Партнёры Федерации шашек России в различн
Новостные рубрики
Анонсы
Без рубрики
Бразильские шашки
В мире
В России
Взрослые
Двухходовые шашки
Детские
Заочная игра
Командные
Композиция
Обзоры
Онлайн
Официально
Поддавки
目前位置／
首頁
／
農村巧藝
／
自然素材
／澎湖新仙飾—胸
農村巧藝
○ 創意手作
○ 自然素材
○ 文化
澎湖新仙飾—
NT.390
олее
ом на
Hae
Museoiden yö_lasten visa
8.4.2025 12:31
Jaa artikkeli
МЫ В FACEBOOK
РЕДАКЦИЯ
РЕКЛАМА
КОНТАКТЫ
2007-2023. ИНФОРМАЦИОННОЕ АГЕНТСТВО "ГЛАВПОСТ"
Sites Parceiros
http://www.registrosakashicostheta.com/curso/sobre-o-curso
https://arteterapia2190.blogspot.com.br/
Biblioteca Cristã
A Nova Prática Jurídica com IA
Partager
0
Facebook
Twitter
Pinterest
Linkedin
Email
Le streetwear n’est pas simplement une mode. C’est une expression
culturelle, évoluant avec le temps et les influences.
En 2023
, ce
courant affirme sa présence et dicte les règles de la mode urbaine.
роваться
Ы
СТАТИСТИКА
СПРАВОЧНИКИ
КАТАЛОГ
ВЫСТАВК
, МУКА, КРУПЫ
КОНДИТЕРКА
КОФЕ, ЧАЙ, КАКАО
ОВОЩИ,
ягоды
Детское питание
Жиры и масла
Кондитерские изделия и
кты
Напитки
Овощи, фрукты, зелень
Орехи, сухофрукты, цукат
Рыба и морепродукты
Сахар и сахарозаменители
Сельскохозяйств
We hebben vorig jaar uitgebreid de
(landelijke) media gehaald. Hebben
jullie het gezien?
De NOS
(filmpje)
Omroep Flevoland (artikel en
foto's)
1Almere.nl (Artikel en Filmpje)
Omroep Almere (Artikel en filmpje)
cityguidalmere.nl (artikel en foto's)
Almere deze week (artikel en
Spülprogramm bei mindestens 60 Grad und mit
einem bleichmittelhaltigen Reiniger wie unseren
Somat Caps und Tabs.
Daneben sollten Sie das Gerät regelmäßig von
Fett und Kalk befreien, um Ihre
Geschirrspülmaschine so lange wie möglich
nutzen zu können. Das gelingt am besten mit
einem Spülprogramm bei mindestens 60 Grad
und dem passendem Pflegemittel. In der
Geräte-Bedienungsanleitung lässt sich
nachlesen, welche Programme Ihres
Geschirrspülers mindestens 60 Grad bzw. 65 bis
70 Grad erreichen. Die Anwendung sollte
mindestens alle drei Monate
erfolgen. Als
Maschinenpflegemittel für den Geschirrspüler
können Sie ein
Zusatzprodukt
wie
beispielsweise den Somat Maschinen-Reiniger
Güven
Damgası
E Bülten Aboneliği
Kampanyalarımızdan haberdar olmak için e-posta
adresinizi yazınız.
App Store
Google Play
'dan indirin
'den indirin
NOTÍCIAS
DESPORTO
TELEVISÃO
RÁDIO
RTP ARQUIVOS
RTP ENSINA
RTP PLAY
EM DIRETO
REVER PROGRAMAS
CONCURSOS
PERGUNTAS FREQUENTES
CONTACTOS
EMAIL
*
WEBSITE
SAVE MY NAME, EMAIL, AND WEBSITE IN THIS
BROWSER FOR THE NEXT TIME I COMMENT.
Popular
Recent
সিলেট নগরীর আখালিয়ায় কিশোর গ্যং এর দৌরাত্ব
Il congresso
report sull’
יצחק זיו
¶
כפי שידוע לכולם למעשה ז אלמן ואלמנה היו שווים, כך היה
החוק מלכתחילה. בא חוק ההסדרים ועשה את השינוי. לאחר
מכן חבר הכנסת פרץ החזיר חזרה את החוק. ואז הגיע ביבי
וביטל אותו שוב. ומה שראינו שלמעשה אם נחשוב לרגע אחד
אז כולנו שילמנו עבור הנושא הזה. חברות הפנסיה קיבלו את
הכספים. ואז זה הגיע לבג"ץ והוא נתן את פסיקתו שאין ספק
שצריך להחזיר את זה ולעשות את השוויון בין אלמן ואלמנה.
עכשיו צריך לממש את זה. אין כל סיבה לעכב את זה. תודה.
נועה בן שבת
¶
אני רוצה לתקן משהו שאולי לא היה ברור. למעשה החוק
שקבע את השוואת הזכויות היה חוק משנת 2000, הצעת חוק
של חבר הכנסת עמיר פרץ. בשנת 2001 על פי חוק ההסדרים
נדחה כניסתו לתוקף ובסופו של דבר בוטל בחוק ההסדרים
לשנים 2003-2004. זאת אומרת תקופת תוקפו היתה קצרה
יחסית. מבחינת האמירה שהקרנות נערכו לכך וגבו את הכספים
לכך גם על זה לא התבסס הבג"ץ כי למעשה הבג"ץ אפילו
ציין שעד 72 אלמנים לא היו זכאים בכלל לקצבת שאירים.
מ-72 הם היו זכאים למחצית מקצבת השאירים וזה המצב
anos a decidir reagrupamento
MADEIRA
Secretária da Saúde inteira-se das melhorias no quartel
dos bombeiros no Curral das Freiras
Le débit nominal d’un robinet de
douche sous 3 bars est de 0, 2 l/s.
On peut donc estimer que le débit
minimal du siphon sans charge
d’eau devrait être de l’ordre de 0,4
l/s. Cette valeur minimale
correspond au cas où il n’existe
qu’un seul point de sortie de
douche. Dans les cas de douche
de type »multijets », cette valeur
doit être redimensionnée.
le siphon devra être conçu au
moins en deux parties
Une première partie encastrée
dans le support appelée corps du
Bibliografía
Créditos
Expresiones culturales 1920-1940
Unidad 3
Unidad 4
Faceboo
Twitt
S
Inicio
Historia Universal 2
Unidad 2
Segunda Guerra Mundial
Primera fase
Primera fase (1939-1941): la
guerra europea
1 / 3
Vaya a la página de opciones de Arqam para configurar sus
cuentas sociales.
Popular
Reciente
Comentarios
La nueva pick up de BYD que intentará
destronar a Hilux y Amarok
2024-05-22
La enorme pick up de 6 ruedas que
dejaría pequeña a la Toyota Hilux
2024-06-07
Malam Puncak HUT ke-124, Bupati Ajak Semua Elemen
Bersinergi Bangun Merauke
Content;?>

○ ○ ○ ○

Copy out every line of the records above word for word, keeping each one as it appears.

## Answer to this exercise
Партнёры Федерации шашек России в различн
Новостные рубрики
Анонсы
Без рубрики
Бразильские шашки
В мире
В России
Взрослые
Двухходовые шашки
Детские
Заочная игра
Командные
Композиция
Обзоры
Онлайн
Официально
Поддавки
目前位置／
首頁
／
農村巧藝
／
自然素材
／澎湖新仙飾—胸
農村巧藝
○ 創意手作
○ 自然素材
○ 文化
澎湖新仙飾—
NT.390
олее
ом на
Hae
Museoiden yö_lasten visa
8.4.2025 12:31
Jaa artikkeli
МЫ В FACEBOOK
РЕДАКЦИЯ
РЕКЛАМА
КОНТАКТЫ
2007-2023. ИНФОРМАЦИОННОЕ АГЕНТСТВО "ГЛАВПОСТ"
Sites Parceiros
http://www.registrosakashicostheta.com/curso/sobre-o-curso
https://arteterapia2190.blogspot.com.br/
Biblioteca Cristã
A Nova Prática Jurídica com IA
Partager
0
Facebook
Twitter
Pinterest
Linkedin
Email
Le streetwear n’est pas simplement une mode. C’est une expression
culturelle, évoluant avec le temps et les influences.
En 2023
, ce
courant affirme sa présence et dicte les règles de la mode urbaine.
роваться
Ы
СТАТИСТИКА
СПРАВОЧНИКИ
КАТАЛОГ
ВЫСТАВК
, МУКА, КРУПЫ
КОНДИТЕРКА
КОФЕ, ЧАЙ, КАКАО
ОВОЩИ,
ягоды
Детское питание
Жиры и масла
Кондитерские изделия и
кты
Напитки
Овощи, фрукты, зелень
Орехи, сухофрукты, цукат
Рыба и морепродукты
Сахар и сахарозаменители
Сельскохозяйств
We hebben vorig jaar uitgebreid de
(landelijke) media gehaald. Hebben
jullie het gezien?
De NOS
(filmpje)
Omroep Flevoland (artikel en
foto's)
1Almere.nl (Artikel en Filmpje)
Omroep Almere (Artikel en filmpje)
cityguidalmere.nl (artikel en foto's)
Almere deze week (artikel en
Spülprogramm bei mindestens 60 Grad und mit
einem bleichmittelhaltigen Reiniger wie unseren
Somat Caps und Tabs.
Daneben sollten Sie das Gerät regelmäßig von
Fett und Kalk befreien, um Ihre
Geschirrspülmaschine so lange wie möglich
nutzen zu können. Das gelingt am besten mit
einem Spülprogramm bei mindestens 60 Grad
und dem passendem Pflegemittel. In der
Geräte-Bedienungsanleitung lässt sich
nachlesen, welche Programme Ihres
Geschirrspülers mindestens 60 Grad bzw. 65 bis
70 Grad erreichen. Die Anwendung sollte
mindestens alle drei Monate
erfolgen. Als
Maschinenpflegemittel für den Geschirrspüler
können Sie ein
Zusatzprodukt
wie
beispielsweise den Somat Maschinen-Reiniger
Güven
Damgası
E Bülten Aboneliği
Kampanyalarımızdan haberdar olmak için e-posta
adresinizi yazınız.
App Store
Google Play
'dan indirin
'den indirin
NOTÍCIAS
DESPORTO
TELEVISÃO
RÁDIO
RTP ARQUIVOS
RTP ENSINA
RTP PLAY
EM DIRETO
REVER PROGRAMAS
CONCURSOS
PERGUNTAS FREQUENTES
CONTACTOS
EMAIL
*
WEBSITE
SAVE MY NAME, EMAIL, AND WEBSITE IN THIS
BROWSER FOR THE NEXT TIME I COMMENT.
Popular
Recent
সিলেট নগরীর আখালিয়ায় কিশোর গ্যং এর দৌরাত্ব
Il congresso
report sull’
יצחק זיו
¶
כפי שידוע לכולם למעשה ז אלמן ואלמנה היו שווים, כך היה
החוק מלכתחילה. בא חוק ההסדרים ועשה את השינוי. לאחר
מכן חבר הכנסת פרץ החזיר חזרה את החוק. ואז הגיע ביבי
וביטל אותו שוב. ומה שראינו שלמעשה אם נחשוב לרגע אחד
אז כולנו שילמנו עבור הנושא הזה. חברות הפנסיה קיבלו את
הכספים. ואז זה הגיע לבג"ץ והוא נתן את פסיקתו שאין ספק
שצריך להחזיר את זה ולעשות את השוויון בין אלמן ואלמנה.
עכשיו צריך לממש את זה. אין כל סיבה לעכב את זה. תודה.
נועה בן שבת
¶
אני רוצה לתקן משהו שאולי לא היה ברור. למעשה החוק
שקבע את השוואת הזכויות היה חוק משנת 2000, הצעת חוק
של חבר הכנסת עמיר פרץ. בשנת 2001 על פי חוק ההסדרים
נדחה כניסתו לתוקף ובסופו של דבר בוטל בחוק ההסדרים
לשנים 2003-2004. זאת אומרת תקופת תוקפו היתה קצרה
יחסית. מבחינת האמירה שהקרנות נערכו לכך וגבו את הכספים
לכך גם על זה לא התבסס הבג"ץ כי למעשה הבג"ץ אפילו
ציין שעד 72 אלמנים לא היו זכאים בכלל לקצבת שאירים.
מ-72 הם היו זכאים למחצית מקצבת השאירים וזה המצב
anos a decidir reagrupamento
MADEIRA
Secretária da Saúde inteira-se das melhorias no quartel
dos bombeiros no Curral das Freiras
Le débit nominal d’un robinet de
douche sous 3 bars est de 0, 2 l/s.
On peut donc estimer que le débit
minimal du siphon sans charge
d’eau devrait être de l’ordre de 0,4
l/s. Cette valeur minimale
correspond au cas où il n’existe
qu’un seul point de sortie de
douche. Dans les cas de douche
de type »multijets », cette valeur
doit être redimensionnée.
le siphon devra être conçu au
moins en deux parties
Une première partie encastrée
dans le support appelée corps du
Bibliografía
Créditos
Expresiones culturales 1920-1940
Unidad 3
Unidad 4
Faceboo
Twitt
S
Inicio
Historia Universal 2
Unidad 2
Segunda Guerra Mundial
Primera fase
Primera fase (1939-1941): la
guerra europea
1 / 3
Vaya a la página de opciones de Arqam para configurar sus
cuentas sociales.
Popular
Reciente
Comentarios
La nueva pick up de BYD que intentará
destronar a Hilux y Amarok
2024-05-22
La enorme pick up de 6 ruedas que
dejaría pequeña a la Toyota Hilux
2024-06-07
Malam Puncak HUT ke-124, Bupati Ajak Semua Elemen
Bersinergi Bangun Merauke
Content;?>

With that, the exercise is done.